Friday, October 31, 2008

Google is doing OCR on PDF wrapped document scans

The Google blog struggles to explain why their latest technical achievement is important...
Official Google Blog: A picture of a thousand words?

... We are now able to perform OCR on any scanned documents that we find stored in Adobe's PDF format... This is a small but important step forward in our mission of making all the world's information accessible and useful...
So why is this important, yet hard to appreciate?

The first problem is that most people think of PDF as a text container. Indexing a text container is nothing special. What's less appreciated is that PDF is the de facto standard way to package a scanned document [1].

So what's novel about doing character recognition on a scan? OCR on 600 dpi B&W document scans is no great trick. Adobe's PDF client has more or less done that for about 10 years [2], and Windows' (formerly Xerox) ancient and under-appreciated document imaging has had this ability since the dawn of time.

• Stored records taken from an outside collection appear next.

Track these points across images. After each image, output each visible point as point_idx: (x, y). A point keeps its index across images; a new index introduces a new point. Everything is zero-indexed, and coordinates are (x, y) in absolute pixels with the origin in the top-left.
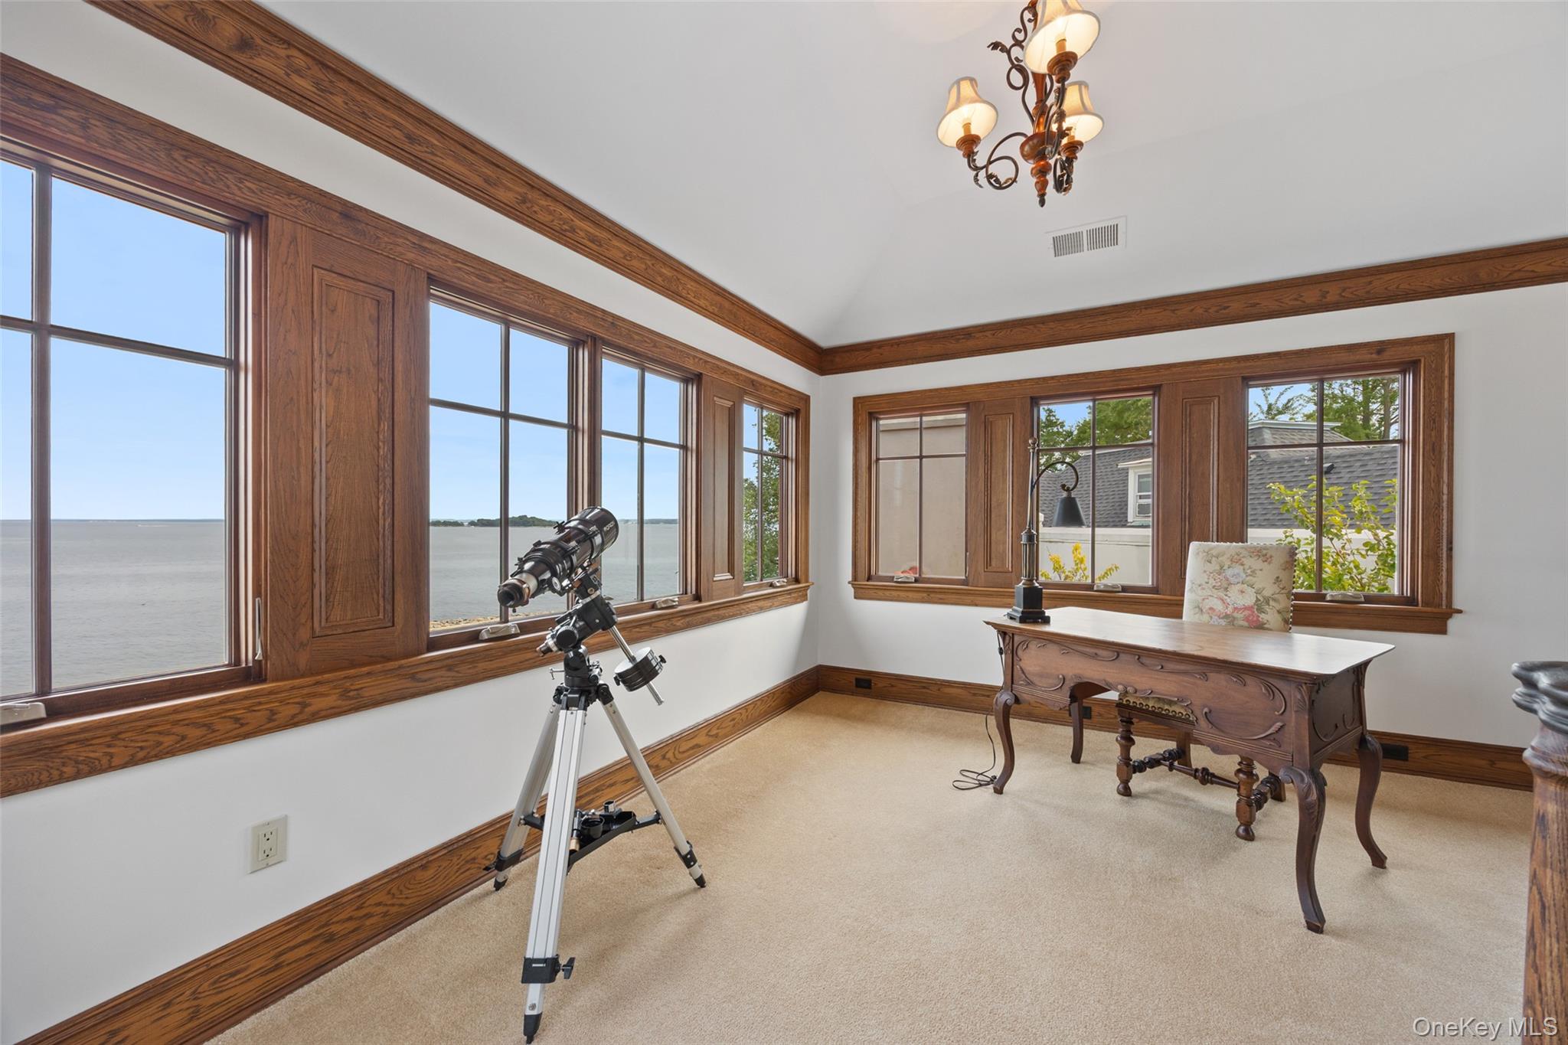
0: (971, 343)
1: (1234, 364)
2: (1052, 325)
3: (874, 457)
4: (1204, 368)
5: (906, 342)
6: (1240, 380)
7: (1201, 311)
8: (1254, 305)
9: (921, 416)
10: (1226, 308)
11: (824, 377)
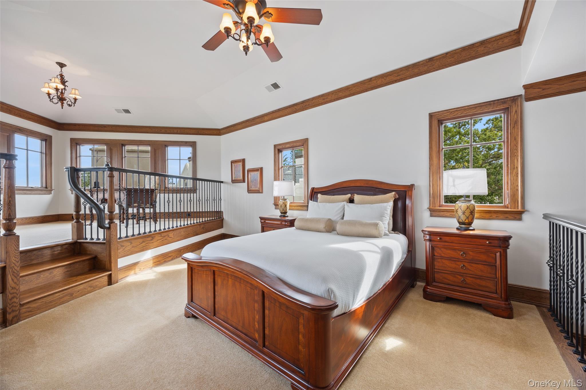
0: (106, 129)
1: (163, 142)
2: (126, 128)
3: (78, 155)
4: (158, 142)
5: (87, 126)
6: (164, 146)
7: (157, 130)
8: (166, 131)
9: (94, 145)
10: (161, 131)
11: (59, 131)
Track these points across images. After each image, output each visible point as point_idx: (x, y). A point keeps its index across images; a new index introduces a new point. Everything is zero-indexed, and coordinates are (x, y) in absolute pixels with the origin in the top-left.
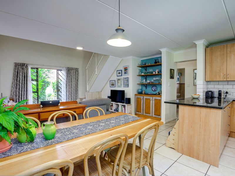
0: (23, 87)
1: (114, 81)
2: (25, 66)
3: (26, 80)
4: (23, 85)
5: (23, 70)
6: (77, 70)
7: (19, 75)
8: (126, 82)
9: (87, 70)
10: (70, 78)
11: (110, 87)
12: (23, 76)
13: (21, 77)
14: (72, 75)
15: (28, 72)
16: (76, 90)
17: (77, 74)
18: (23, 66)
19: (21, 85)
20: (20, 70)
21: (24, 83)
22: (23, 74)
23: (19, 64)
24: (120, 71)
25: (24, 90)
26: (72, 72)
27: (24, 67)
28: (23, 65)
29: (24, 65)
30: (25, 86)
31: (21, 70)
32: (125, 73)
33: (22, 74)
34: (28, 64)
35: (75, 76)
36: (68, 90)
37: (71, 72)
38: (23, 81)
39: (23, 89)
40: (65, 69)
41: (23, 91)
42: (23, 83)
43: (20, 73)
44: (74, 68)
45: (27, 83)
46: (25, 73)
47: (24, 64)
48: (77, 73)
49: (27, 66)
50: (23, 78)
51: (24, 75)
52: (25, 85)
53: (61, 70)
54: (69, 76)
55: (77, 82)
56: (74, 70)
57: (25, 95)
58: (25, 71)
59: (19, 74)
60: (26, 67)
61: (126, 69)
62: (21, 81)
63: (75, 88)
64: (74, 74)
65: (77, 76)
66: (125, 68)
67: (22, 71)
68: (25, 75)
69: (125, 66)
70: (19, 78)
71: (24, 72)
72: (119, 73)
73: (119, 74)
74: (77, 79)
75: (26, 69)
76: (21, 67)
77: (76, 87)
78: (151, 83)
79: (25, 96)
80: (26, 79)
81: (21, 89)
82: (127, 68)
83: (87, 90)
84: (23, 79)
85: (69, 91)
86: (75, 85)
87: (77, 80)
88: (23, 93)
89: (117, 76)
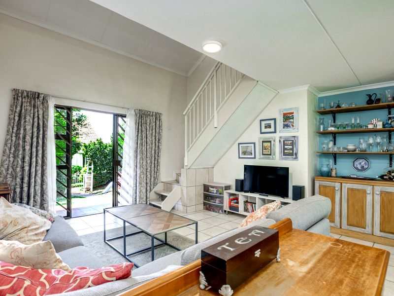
0: (34, 154)
1: (253, 145)
2: (41, 99)
3: (41, 136)
4: (34, 150)
5: (36, 110)
6: (157, 116)
7: (25, 122)
8: (291, 147)
9: (186, 117)
10: (144, 135)
11: (239, 158)
12: (36, 124)
13: (28, 127)
14: (148, 128)
15: (48, 115)
16: (156, 162)
17: (157, 126)
18: (34, 99)
19: (28, 148)
20: (26, 110)
21: (38, 142)
22: (36, 119)
23: (25, 94)
24: (272, 122)
25: (37, 162)
26: (148, 121)
27: (38, 103)
28: (35, 96)
29: (38, 98)
30: (40, 152)
31: (29, 108)
32: (286, 126)
33: (31, 121)
34: (49, 95)
35: (154, 131)
36: (140, 163)
37: (146, 121)
38: (35, 139)
39: (34, 160)
40: (133, 113)
41: (34, 164)
42: (35, 144)
43: (28, 118)
44: (153, 112)
45: (43, 143)
46: (41, 116)
47: (39, 94)
48: (158, 123)
49: (45, 101)
50: (35, 129)
51: (38, 124)
52: (40, 148)
53: (123, 116)
54: (142, 130)
55: (157, 144)
56: (152, 116)
57: (39, 175)
58: (41, 112)
59: (25, 118)
60: (43, 103)
61: (288, 117)
62: (28, 138)
63: (153, 159)
64: (152, 127)
65: (157, 131)
66: (284, 114)
67: (32, 111)
68: (41, 123)
69: (285, 110)
70: (25, 130)
71: (36, 114)
72: (269, 126)
73: (266, 127)
74: (157, 137)
75: (41, 106)
76: (30, 102)
77: (156, 156)
78: (357, 152)
79: (37, 178)
80: (41, 132)
81: (27, 158)
82: (292, 113)
83: (186, 164)
84: (35, 134)
85: (141, 166)
86: (153, 152)
87: (157, 140)
88: (33, 170)
89: (261, 133)
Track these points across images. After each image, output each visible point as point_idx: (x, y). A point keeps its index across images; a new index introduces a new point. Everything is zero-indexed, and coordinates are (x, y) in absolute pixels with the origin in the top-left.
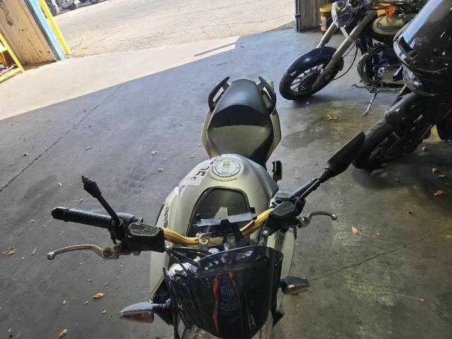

The trick is implementing this affordably on millions and billions of PDFs indexed on Google's servers.

That's impressive and it is going to open a vast amount of knowledge.

Good for you Google!

[1] I figured this would happen in the 90s before there was any clear answer to the scanned document representation question. There are bizarre technical issues with scanning into PDF, but it's a great format overall. (Hint: Ancient fax-style lossless compression of a "B&W" document scan is much more efficient than readable JPEG compression of a gray scale scan.)

[2] They sometimes hide or remove this feature depending on what else they're selling.